How do you see the potential succession routes when the founding owner is stepping down? Do most families try to perform a successful generational change, and sell the Company if there are no willing and able younger family members? What are the empirical statistics?


The statistics are unfortunately quite gloomy, as only 30% of family businesses can perform a successful generational change between the first and the second generation, while only 13% from the second to the third generation. It is very important that making a succession is never an ‘event’ - it always has to be a process. The elder has to realize that they gradually need to allow the next generation to take on the business and let them get on with it – not staying with them and telling them what to do.

Therefore, one of the rules of succession is that the generations need to be ring-fenced financially, so that the elder generation does not need to rely on the business performance of the next generation for their financial needs. This way, the advice of the elder can be better delivered and appreciated, as they are not giving advice colored by their own personal interests.

The other golden rule is that the elder generation needs to settle the succession issue while they are around, so they can bless it. Without their blessing, the business can fall apart. While they are alive, they hold the family together and everyone behaves themselves, but once the elder dies, family dynamics can change drastically and the business may fall to pieces.


Have you seen many family businesses being sold?


Sometimes a family needs to sell the business if they feel that they could not run it in the future without taking too much risk. If all the assets of the family members (both working and non-working), are tied up in the business and something goes wrong, it can result in a disaster. So the family needs to establish an overall asset allocation and separate the company wealth from family wealth. After decades of significant business and financial success, there can be enough accumulated profit to be able to ring-fence a robust family wealth ‘pot’ from the company wealth, so even if something happens to the business, the (high) standard of lifestyle can continue for the family. However, in the case of younger family businesses there might not be enough proceeds to separate substantial family wealth from company wealth. Should this be the case, and the family sees a higher risk regarding the future performance of the business, the best decision might be to sell it and realise the financial proceeds to ensure family wealth in the longer term, and might choose to invest in something else.

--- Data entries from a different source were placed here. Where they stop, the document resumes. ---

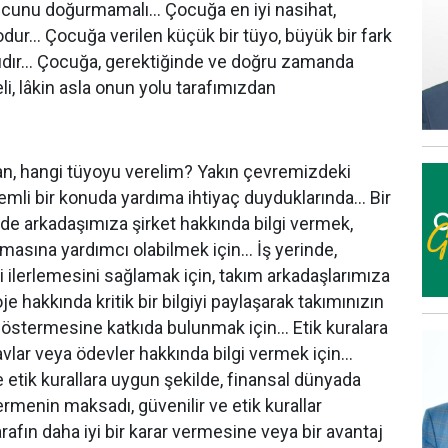
nucunu doğurmamalı… Çocuğa en iyi nasihat,
dur… Çocuğa verilen küçük bir tüyo, büyük bir fark
mıdır… Çocuğa, gerektiğinde ve doğru zamanda
li, lâkin asla onun yolu tarafımızdan
n, hangi tüyoyu verelim? Yakın çevremizdeki
nemli bir konuda yardıma ihtiyaç duyduklarında… Bir
e arkadaşımıza şirket hakkında bilgi vermek,
nmasına yardımcı olabilmek için… İş yerinde,
i ilerlemesini sağlamak için, takım arkadaşlarımıza
je hakkında kritik bir bilgiyi paylaşarak takımınızın
östermesine katkıda bulunmak için… Etik kuralara
avlar veya ödevler hakkında bilgi vermek için…
ve etik kurallara uygun şekilde, finansal dünyada
rmenin maksadı, güvenilir ve etik kurallar
rafın daha iyi bir karar vermesine veya bir avantaj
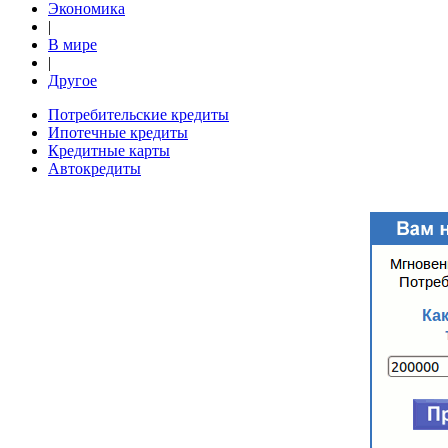
Экономика
|
В мире
|
Другое
Потребительские кредиты
Ипотечные кредиты
Кредитные карты
Автокредиты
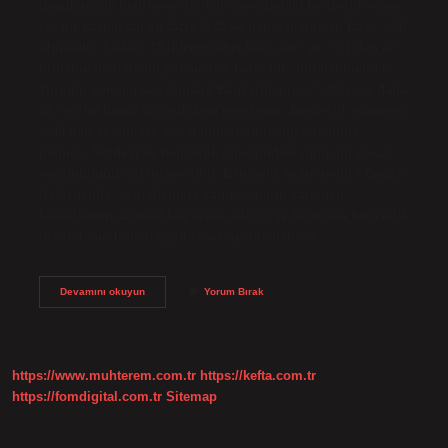
uygulanarak belirlenen intihal raporundaki benzerlik oranı,
tek bir kaynaktan en fazla %15 ve genel olarak en fazla %30
olmalıdır. Sadece “Bibliyografiyi hariç tut” ve “%1’den az
örtüşme olan metin parçalarını hariç tut” filtrelenmelidir.
Turnitin sonucu kaç olmalı? Benzerlik oranı %30 veya daha
az ise, herhangi bir açıklama gerekmez. Benzerlik oranının
%30’dan az olması, yasal intihal olmadığı anlamına
gelmez. Tezdeki ve benzerlik raporundaki intihalin yasal
sorumluluğu öğrenciye aittir. Benzerlik oranı nedir? Benzer
iki üçgende, aynı ölçülere sahip açıların karşılıklı
kenarlarının uzunlukları oranı sabittir ve bu orana benzerlik
oranı denir. İntihal yüzde kaçı geçmemeli? 5.…
Benzerlik
Devamını okuyun
Yorum Bırak
Kaç
Olmalı
https://www.muhterem.com.tr
https://kefta.com.tr
https://fomdigital.com.tr
Sitemap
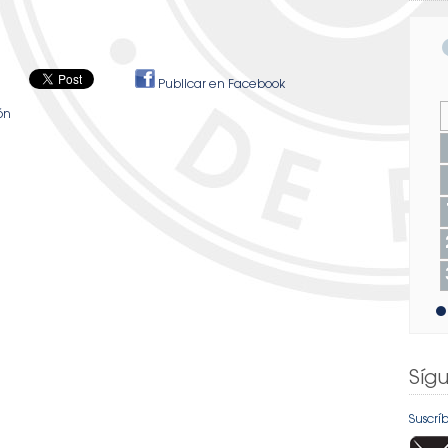
Publicar en Facebook
ión
Síg
Suscrí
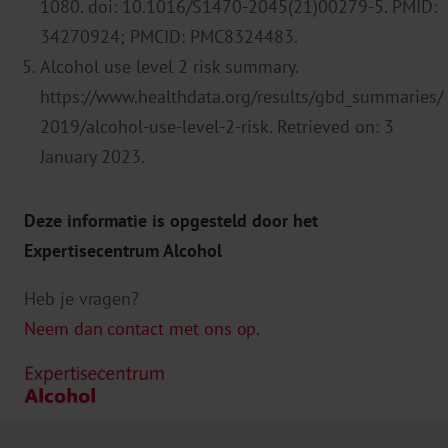
1080. doi: 10.1016/S1470-2045(21)00279-5. PMID:
34270924; PMCID: PMC8324483.
Alcohol use level 2 risk summary.
https://www.healthdata.org/results/gbd_summaries/
2019/alcohol-use-level-2-risk. Retrieved on: 3
January 2023.
Deze informatie is opgesteld door het
Expertisecentrum Alcohol
Heb je vragen?
Neem dan contact met ons op.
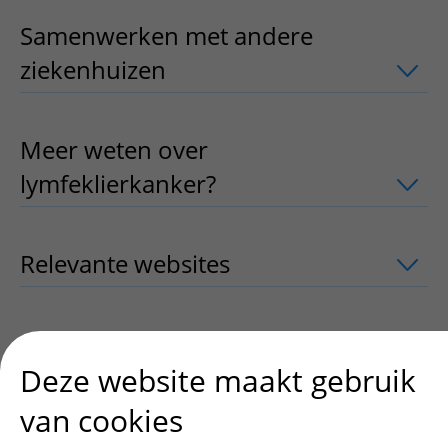
Samenwerken met andere
ziekenhuizen
uitklapper, klik om te 
Meer weten over
lymfeklierkanker?
uitklapper, klik om 
Relevante websites
uitklapper, klik 
Contact
uitklapper, klik om te openen
Deze website maakt gebruik
van cookies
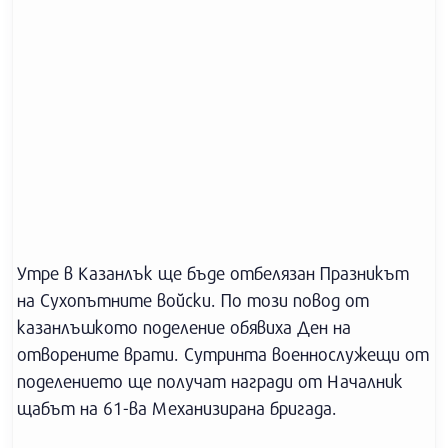
Утре в Казанлък ще бъде отбелязан Празникът
на Сухопътните войски. По този повод от
казанлъшкото поделение обявиха Ден на
отворените врати. Сутринта военнослужещи от
поделението ще получат награди от Началник
щабът на 61-ва Механизирана бригада.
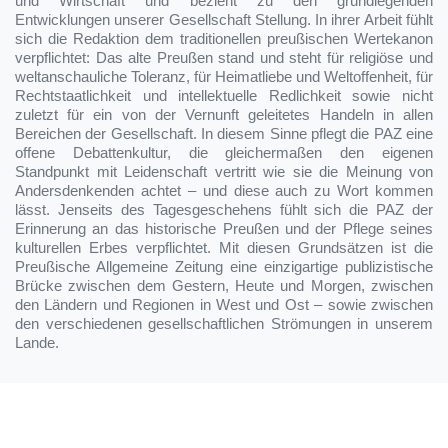
und Wirtschaft und bezieht zu den grundlegenden
Entwicklungen unserer Gesellschaft Stellung. In ihrer Arbeit fühlt
sich die Redaktion dem traditionellen preußischen Wertekanon
verpflichtet: Das alte Preußen stand und steht für religiöse und
weltanschauliche Toleranz, für Heimatliebe und Weltoffenheit, für
Rechtstaatlichkeit und intellektuelle Redlichkeit sowie nicht
zuletzt für ein von der Vernunft geleitetes Handeln in allen
Bereichen der Gesellschaft. In diesem Sinne pflegt die PAZ eine
offene Debattenkultur, die gleichermaßen den eigenen
Standpunkt mit Leidenschaft vertritt wie sie die Meinung von
Andersdenkenden achtet – und diese auch zu Wort kommen
lässt. Jenseits des Tagesgeschehens fühlt sich die PAZ der
Erinnerung an das historische Preußen und der Pflege seines
kulturellen Erbes verpflichtet. Mit diesen Grundsätzen ist die
Preußische Allgemeine Zeitung eine einzigartige publizistische
Brücke zwischen dem Gestern, Heute und Morgen, zwischen
den Ländern und Regionen in West und Ost – sowie zwischen
den verschiedenen gesellschaftlichen Strömungen in unserem
Lande.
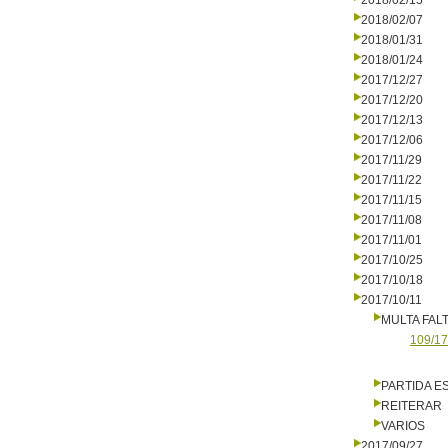
2018/02/15
2018/02/07
2018/01/31
2018/01/24
2017/12/27
2017/12/20
2017/12/13
2017/12/06
2017/11/29
2017/11/22
2017/11/15
2017/11/08
2017/11/01
2017/10/25
2017/10/18
2017/10/11
MULTA FALT
109/17
PARTIDA E
REITERAR
VARIOS
2017/09/27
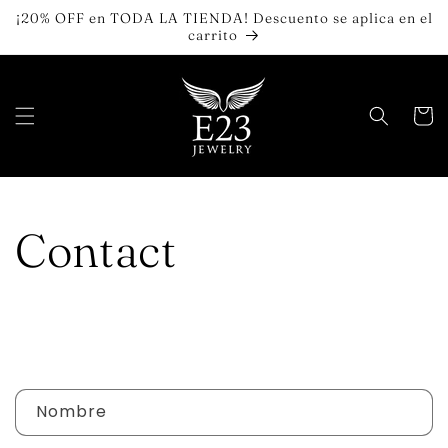
Ir
¡20% OFF en TODA LA TIENDA! Descuento se aplica en el
directamente
carrito
al contenido
Carrit
Contact
F
Nombre
o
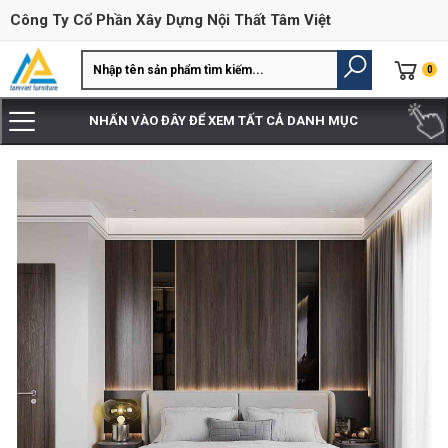
Công Ty Cổ Phần Xây Dựng Nội Thất Tâm Việt
0
NHẤN VÀO ĐÂY ĐỂ XEM TẤT CẢ DANH MỤC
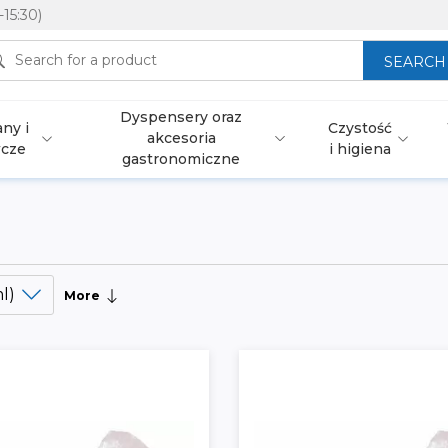
-15:30)
SEARCH
Dyspensery oraz
ny i
Czystość
akcesoria
wcze
i higiena
gastronomiczne
l)
More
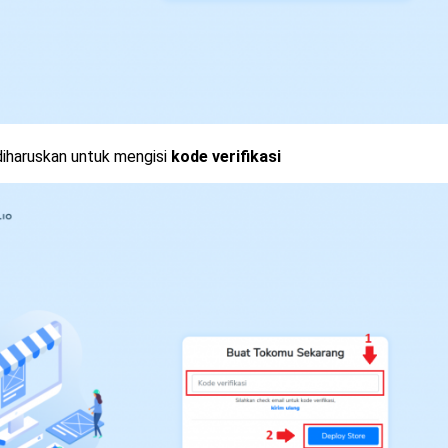
diharuskan untuk mengisi
kode verifikasi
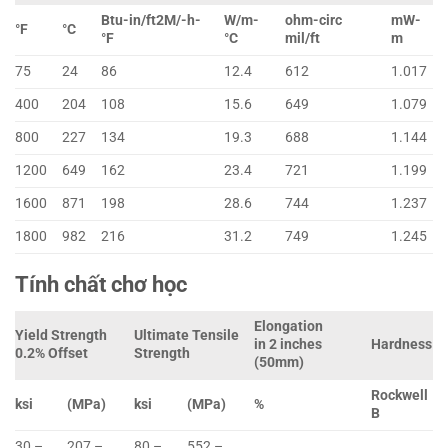
Btu-in/ft2M/-h-
W/m-
ohm-circ
mW-
°F
°C
°F
°C
mil/ft
m
75
24
86
12.4
612
1.017
400
204
108
15.6
649
1.079
800
227
134
19.3
688
1.144
1200
649
162
23.4
721
1.199
1600
871
198
28.6
744
1.237
1800
982
216
31.2
749
1.245
Tính chất chơ học
Elongation
Yield Strength
Ultimate Tensile
in 2 inches
Hardness
0.2% Offset
Strength
(50mm)
Rockwell
ksi
(MPa)
ksi
(MPa)
%
B
30 –
207 –
80 –
552 –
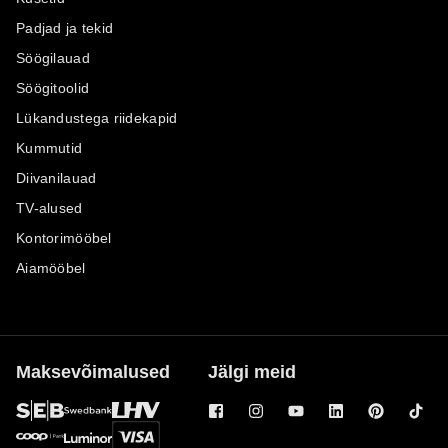
Padjad ja tekid
Söögilauad
Söögitoolid
Lükandustega riidekapid
Kummutid
Diivanilauad
TV-alused
Kontorimööbel
Aiamööbel
Maksevõimalused
Jälgi meid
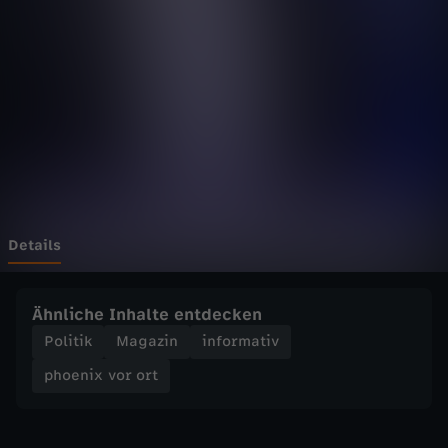
v
o
r
o
r
t
Details
-
Ähnliche Inhalte entdecken
W
Politik
Magazin
informativ
phoenix vor ort
e
l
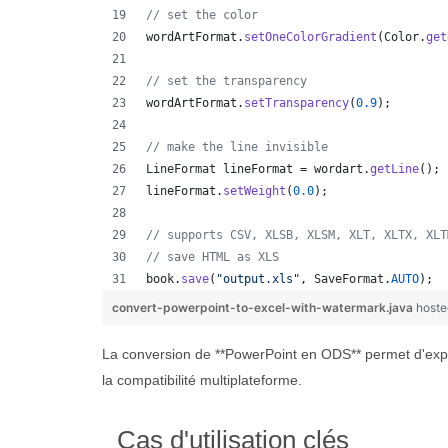
// set the color
wordArtFormat
.
setOneColorGradient
(
Color
.
get
// set the transparency
wordArtFormat
.
setTransparency
(
0.9
);
// make the line invisible
LineFormat
lineFormat
 = 
wordart
.
getLine
();
lineFormat
.
setWeight
(
0.0
);
// supports CSV, XLSB, XLSM, XLT, XLTX, XLT
// save HTML as XLS
book
.
save
(
"output.xls"
, 
SaveFormat
.
AUTO
);  
convert-powerpoint-to-excel-with-watermark.java
hoste
La conversion de **PowerPoint en ODS** permet d'expo
la compatibilité multiplateforme.
Cas d'utilisation clés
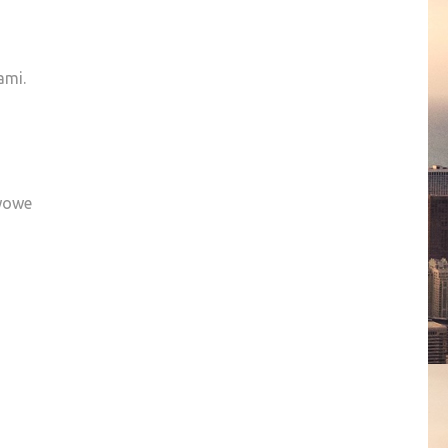
ami.
awowe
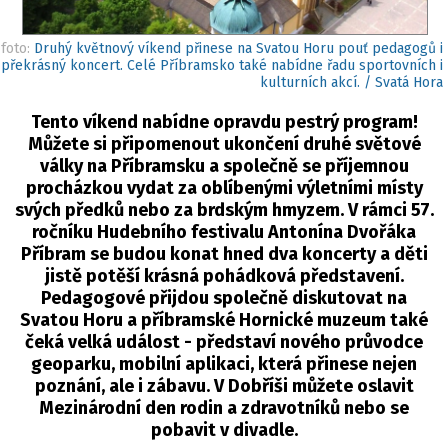
foto:
Druhý květnový víkend přinese na Svatou Horu pouť pedagogů i
překrásný koncert. Celé Příbramsko také nabídne řadu sportovních i
kulturních akcí. / Svatá Hora
Tento víkend nabídne opravdu pestrý program!
Můžete si připomenout ukončení druhé světové
války na Příbramsku a společně se příjemnou
procházkou vydat za oblíbenými výletními místy
svých předků nebo za brdským hmyzem. V rámci 57.
ročníku Hudebního festivalu Antonína Dvořáka
Příbram se budou konat hned dva koncerty a děti
jistě potěší krásná pohádková představení.
Pedagogové přijdou společně diskutovat na
Svatou Horu a příbramské Hornické muzeum také
čeká velká událost - představí nového průvodce
geoparku, mobilní aplikaci, která přinese nejen
poznání, ale i zábavu. V Dobříši můžete oslavit
Mezinárodní den rodin a zdravotníků nebo se
pobavit v divadle.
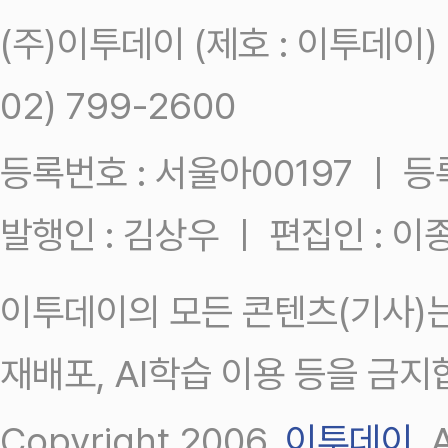
(주)이투데이 (제호 : 이투데이
02) 799-2600
등록번호 : 서울아00197 ㅣ 등록일
발행인 : 김상우 ㅣ 편집인 : 
이투데이의 모든 콘텐츠(기사)는
재배포, AI학습 이용 등을 금지
Copyright 2006.
이투데이
.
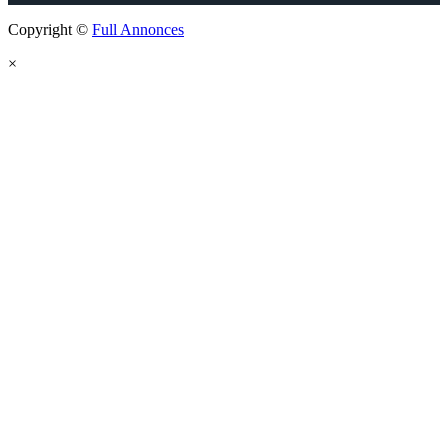
Copyright ©
Full Annonces
×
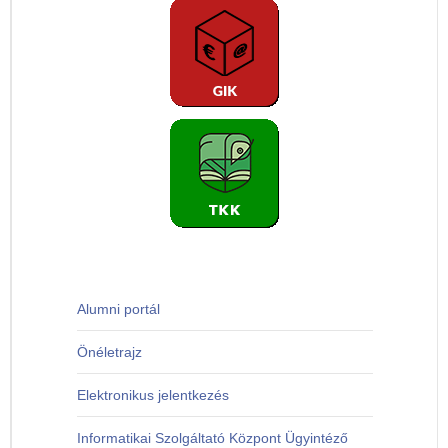
Alumni portál
Önéletrajz
Elektronikus jelentkezés
Informatikai Szolgáltató Központ Ügyintéző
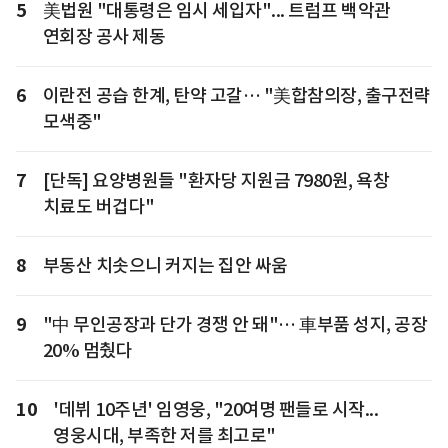
5
美법원 "대통령은 임시 세입자"... 트럼프 백악관
연회장 공사 제동
6
이란전 공습 한계, 탄약 고갈… "美합참의장, 출구전략
모색중"
7
[단독] 요양병원들 "환자당 지원금 7980원, 욕창
치료도 버겁다"
8
부동산 치솟으니 커지는 집안 싸움
9
"中 무인공장과 단가 경쟁 안 돼"… 車부품 성지, 공장
20% 멈췄다
10
'데뷔 10주년' 임영웅, "20여명 팬들로 시작...
영웅시대, 부족한 저를 최고로"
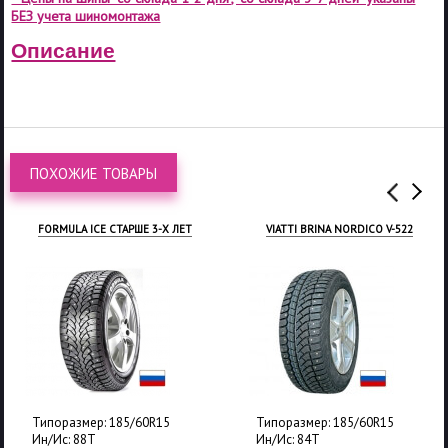
БЕЗ учета шиномонтажа
Описание
ПОХОЖИЕ ТОВАРЫ
FORMULA ICE СТАРШЕ 3-Х ЛЕТ
VIATTI BRINA NORDICO V-522
Типоразмер: 185/60R15
Типоразмер: 185/60R15
Ин/Ис: 88T
Ин/Ис: 84T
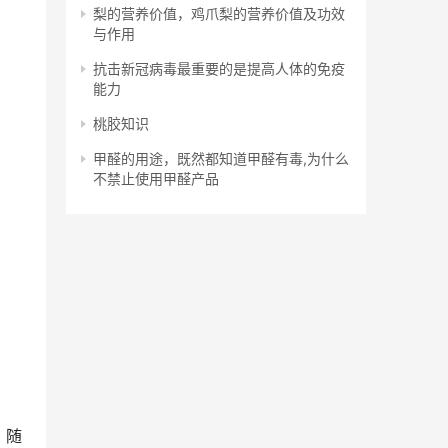
梨的营养价值，鸡爪梨的营养价值及功效
与作用
抗击新冠病毒最重要的是提高人体的免疫
能力
桃胶知识
甲醛的用途，既然都知道甲醛有毒,为什么
不禁止使用甲醛产品
，随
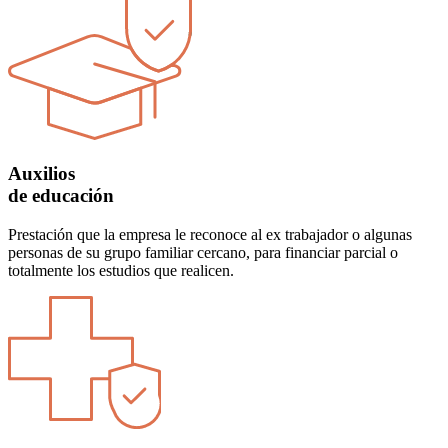
Auxilios
de educación
Prestación que la empresa le reconoce al ex trabajador o algunas
personas de su grupo familiar cercano, para financiar parcial o
totalmente los estudios que realicen.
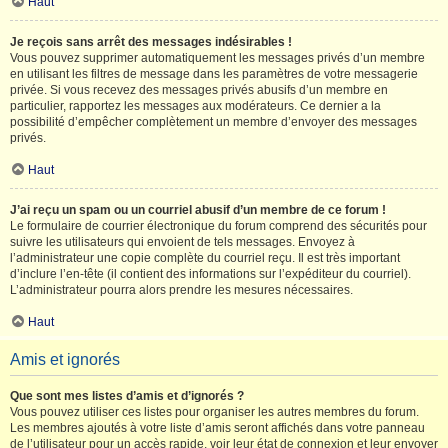
Haut
Je reçois sans arrêt des messages indésirables !
Vous pouvez supprimer automatiquement les messages privés d’un membre
en utilisant les filtres de message dans les paramètres de votre messagerie
privée. Si vous recevez des messages privés abusifs d’un membre en
particulier, rapportez les messages aux modérateurs. Ce dernier a la
possibilité d’empêcher complètement un membre d’envoyer des messages
privés.
Haut
J’ai reçu un spam ou un courriel abusif d’un membre de ce forum !
Le formulaire de courrier électronique du forum comprend des sécurités pour
suivre les utilisateurs qui envoient de tels messages. Envoyez à
l’administrateur une copie complète du courriel reçu. Il est très important
d’inclure l’en-tête (il contient des informations sur l’expéditeur du courriel).
L’administrateur pourra alors prendre les mesures nécessaires.
Haut
Amis et ignorés
Que sont mes listes d’amis et d’ignorés ?
Vous pouvez utiliser ces listes pour organiser les autres membres du forum.
Les membres ajoutés à votre liste d’amis seront affichés dans votre panneau
de l’utilisateur pour un accès rapide, voir leur état de connexion et leur envoyer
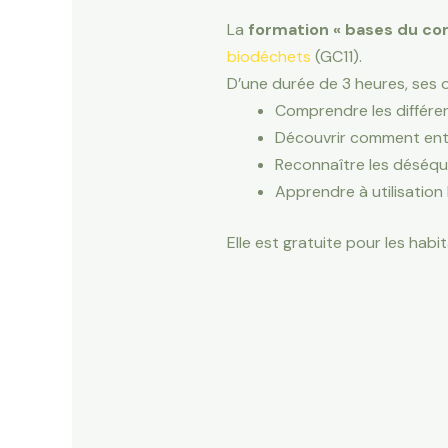
La
formation « bases du co
biodéchets
(GC11).
D’une durée de 3 heures, ses o
Comprendre les différ
Découvrir comment ent
Reconnaître les déséqui
Apprendre à utilisatio
Elle est gratuite pour les habi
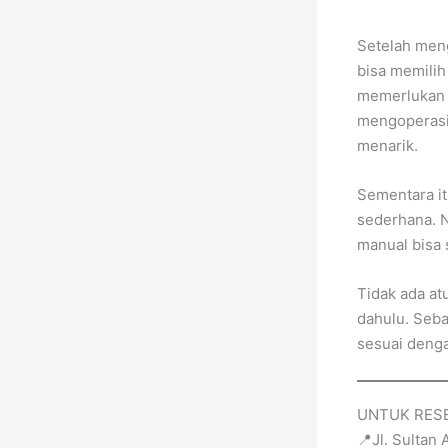
Setelah meng
bisa memilih
memerlukan w
mengoperasik
menarik.
Sementara it
sederhana. N
manual bisa 
Tidak ada a
dahulu. Seba
sesuai deng
UNTUK RESE
📍Jl. Sultan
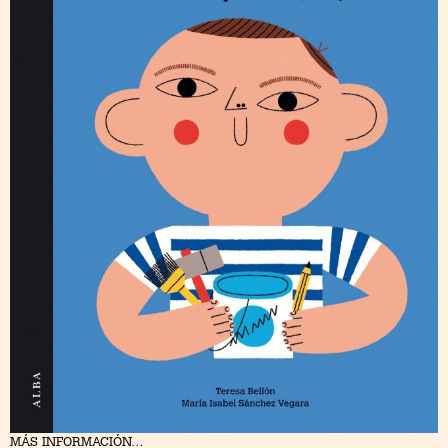
MÁS INFORMACIÓN…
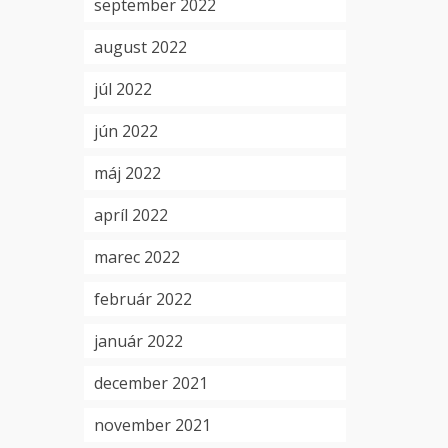
september 2022
august 2022
júl 2022
jún 2022
máj 2022
apríl 2022
marec 2022
február 2022
január 2022
december 2021
november 2021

Do family businesses usually acquire other companies to grow?


From my experience, family businesses are not shy to acquire companies. I have been engaged with families who spent hundreds of millions of pounds on acquisitions, mainly to diversify risks across industries and geographies. For this, the most important part is to have the right management in place. You can find money anywhere, but good management is hard to find. Personally, I do not believe that family members should overstretch themselves as in most cases they do not have the time to run these newly acquired businesses properly.


Do you see many families owning their family businesses directly as natural persons or via legal entities?


At the beginning it is practical to hold the operating companies directly as natural persons, however, beyond a certain size, from a risk management perspective the best solution is to establish a holding or trust structure, where the natural persons are holding the operating companies via these additional entities. I would also suggest designing structures that minimize the number of actual shareholders in the operating company, as a high number of shareholders leads to votes, and family businesses should never vote. I think voting can only be the last resort and alternative decision making structures should be put in place to avoid it.